Comparison of KNN imputation with different values of K. As you can see, with K=2, orange line comes closer to the original (blue) distribution.

The closer the after-imputation distribution is to the original, the better the technique. Of course this approach has its downsides, especially when the proportion of missing values is large.

### 5. Perform feature selection or dimensionality reduction

Having more data does is not always better. It certainly is the case when the data have unnecessary number of predictor variables (features).

Having too many features that do not contribute much to the predictive power of estimators leads to overfitting, more computation cost and increased model complexity. These features tend to have low variance or be highly correlated within each other.

You can use either feature selection or dimensionality reduction with PCA to remove the redundant variables from the dataset.

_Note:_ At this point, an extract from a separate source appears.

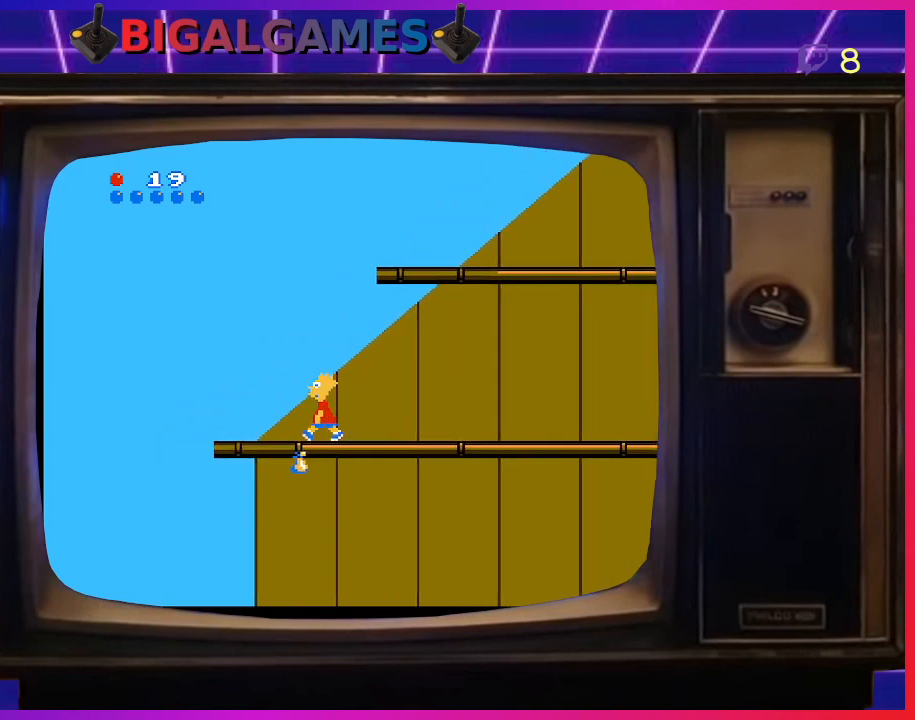
{"buttons": ["DPAD_LEFT"], "right_stick": "center", "events": []}
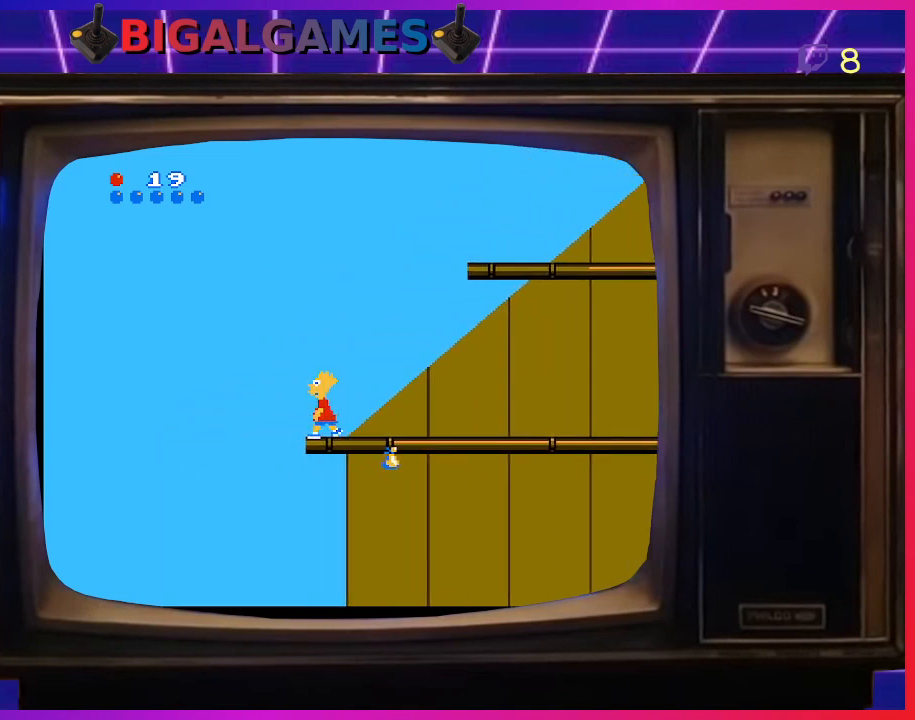
{"buttons": ["DPAD_RIGHT"], "right_stick": "center", "events": [[133, "DPAD_LEFT", "up"], [133, "DPAD_RIGHT", "down"]]}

**Feature selection** techniques are sometimes preferred when you have a deep understanding of each feature. Before even applying complex algorithms, you can discard a few using your domain knowledge or by just exploring how and why each variable was collected. Then, you can use other techniques such as model-based feature selection. For example, Sklearn offers `SelectFromModel` or Recursive Feature Elimination (RFE) wrapper algorithms to automatically find the set of most important predictor variables. To achieve higher performance, passing ensemble algorithms works pretty well here too.

**Dimensionality reduction** with PCA is one of the most powerful techniques to reduce the number of features. It takes a high-dimensional data and projects it to lower dimensions (fewer features) by preserving as much of the original variance as possible. Sklearn's implement of PCA (`sklearn.decomposition.PCA`) tends to do pretty well on Kaggle competitions. You can directly specify the number of features you want to keep, or what is commonly done - pass a percentage between 0 and 1 to tell the amount of variance you want to preserve. PCA automatically finds the minimum number of features that can account for the passed variance.

A disadvantage of PCA is that there is a lot of math involved and you will be sacrificing explainability because after PCA, you won't be able to interpret the features. The best case scenario to use PCA would be when the features are anonymized.